A dominant takeaway I have from GURPS (3e, where it matters) is that it is decidedly not built to make different choices be equal or balanced. There are strictly right choices. Other times, there are not, and those are often because of natural consequences of the decisions. It's helpful to understand those in deciding what GURPS options to implement (or how to apply this to a proposed alternate system, like you are doing here). One good example is 'taking a turn to aim/recover' and the implications are different across tasks/genres.
In GURPS, you can swing a sword in 1 second, or swing an axe. Both do cutting damage based of your Str-based swing damage dice, so they are even there. The axe adds more damage to that score, so does overall more damage. However, you have to spend a second to recover and can't attack again (and IIRC can't parry) until you do*. With Damage Reduction and stun thresholds and overall just lower HP compared to something like D&D, it is conceivable that the extra damage on round 1 (and maybe never experiencing the counterattack) justifies the lack of attack (and having to dodge/block instead of parry) on round 2. Possible, but highly unlikely, and I don't think I ever saw anyone use an axe in the game for very long.

+++

[TO-DO ITEM A]
Write out the GURPS passage word for word, starting at the words "A dominant takeaway" and stopping after "different across tasks/genres.".
[TO-DO ITEM B]
Extend the GURPS passage by writing what comes next after its final sentence.
The GURPS passage is all you need; the material after it plays no part.

[COLLECTED DATA]
+++

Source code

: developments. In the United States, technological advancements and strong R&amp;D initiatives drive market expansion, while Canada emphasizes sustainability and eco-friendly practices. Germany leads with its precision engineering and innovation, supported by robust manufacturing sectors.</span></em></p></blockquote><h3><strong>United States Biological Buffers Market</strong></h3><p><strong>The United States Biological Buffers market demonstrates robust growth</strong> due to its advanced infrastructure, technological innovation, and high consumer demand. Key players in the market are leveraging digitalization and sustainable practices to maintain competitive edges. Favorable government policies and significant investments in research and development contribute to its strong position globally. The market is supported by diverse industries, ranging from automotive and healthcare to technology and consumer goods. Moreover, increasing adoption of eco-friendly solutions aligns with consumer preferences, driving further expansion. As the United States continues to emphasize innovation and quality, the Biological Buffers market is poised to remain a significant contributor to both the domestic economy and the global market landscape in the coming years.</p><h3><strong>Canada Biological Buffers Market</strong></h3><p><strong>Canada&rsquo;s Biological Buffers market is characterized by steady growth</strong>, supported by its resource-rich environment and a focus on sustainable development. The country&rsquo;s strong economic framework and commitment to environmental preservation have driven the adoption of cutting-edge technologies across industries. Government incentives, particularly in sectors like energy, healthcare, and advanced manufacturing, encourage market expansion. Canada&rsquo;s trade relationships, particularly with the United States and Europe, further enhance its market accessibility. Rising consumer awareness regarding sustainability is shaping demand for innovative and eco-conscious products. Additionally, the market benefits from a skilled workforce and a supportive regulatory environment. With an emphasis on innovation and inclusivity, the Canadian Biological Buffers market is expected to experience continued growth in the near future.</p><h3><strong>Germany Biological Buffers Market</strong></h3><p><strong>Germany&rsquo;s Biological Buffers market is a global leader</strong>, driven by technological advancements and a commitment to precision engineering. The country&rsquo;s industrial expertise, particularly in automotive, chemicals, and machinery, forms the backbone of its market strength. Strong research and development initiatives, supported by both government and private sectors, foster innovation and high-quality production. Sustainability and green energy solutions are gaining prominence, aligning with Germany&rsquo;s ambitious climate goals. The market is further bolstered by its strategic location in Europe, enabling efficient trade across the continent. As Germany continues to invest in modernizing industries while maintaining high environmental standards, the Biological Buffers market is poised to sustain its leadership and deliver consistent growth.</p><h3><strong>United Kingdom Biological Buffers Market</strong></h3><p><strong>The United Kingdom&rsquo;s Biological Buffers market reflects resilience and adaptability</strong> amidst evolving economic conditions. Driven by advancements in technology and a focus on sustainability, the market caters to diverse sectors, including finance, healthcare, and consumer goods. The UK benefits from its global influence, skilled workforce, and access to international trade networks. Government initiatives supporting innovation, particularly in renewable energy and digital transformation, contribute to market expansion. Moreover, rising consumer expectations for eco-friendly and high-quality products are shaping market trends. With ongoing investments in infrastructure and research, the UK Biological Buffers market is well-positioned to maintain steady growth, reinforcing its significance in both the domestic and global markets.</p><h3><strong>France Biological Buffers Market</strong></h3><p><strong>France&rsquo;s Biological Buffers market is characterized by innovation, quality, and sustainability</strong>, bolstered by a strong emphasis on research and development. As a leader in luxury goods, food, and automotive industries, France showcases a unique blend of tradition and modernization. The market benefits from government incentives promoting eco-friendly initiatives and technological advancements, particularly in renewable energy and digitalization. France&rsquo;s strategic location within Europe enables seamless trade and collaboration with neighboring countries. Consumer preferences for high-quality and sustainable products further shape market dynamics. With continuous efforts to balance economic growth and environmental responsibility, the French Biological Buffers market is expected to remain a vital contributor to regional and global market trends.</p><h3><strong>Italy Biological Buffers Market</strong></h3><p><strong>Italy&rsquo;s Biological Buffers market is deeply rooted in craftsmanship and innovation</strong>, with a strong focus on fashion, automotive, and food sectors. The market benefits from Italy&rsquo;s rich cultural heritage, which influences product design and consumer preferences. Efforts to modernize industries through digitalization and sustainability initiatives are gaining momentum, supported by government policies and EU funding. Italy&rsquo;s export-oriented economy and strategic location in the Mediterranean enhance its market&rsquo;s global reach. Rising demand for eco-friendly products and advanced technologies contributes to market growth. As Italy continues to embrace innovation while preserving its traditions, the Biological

+++

[REPLY A]
A dominant takeaway I have from GURPS (3e, where it matters) is that it is decidedly not built to make different choices be equal or balanced. There are strictly right choices. Other times, there are not, and those are often because of natural consequences of the decisions. It's helpful to understand those in deciding what GURPS options to implement (or how to apply this to a proposed alternate system, like you are doing here). One good example is 'taking a turn to aim/recover' and the implications are different across tasks/genres.

[REPLY B]
*This is relatively realistic (why they likely did it), but they leave out some potential realistic other mechanics that advantage axes over swords other than a little extra damage.
Conversely, missile weapons work better when you spend a second beforehand to aim. There are various rules about penalties for 'snap shots' as well as bonuses (or removal of range penalties) for use of scopes and the like that require aiming. You can just shoot every second* (depending on the loading time of your weapon) and accept any penalty that entails. However the penalties can easily cut your chance of hitting by more than 50%, making shooting every other turn a perfectly reasonable decision (potentially relegating shooting during the first turn to 'cause I won't get a shot off if I wait til turn 2' situations).
*or more than once per second, with rules for automatic fire or fanning a single-action revolver, and so on.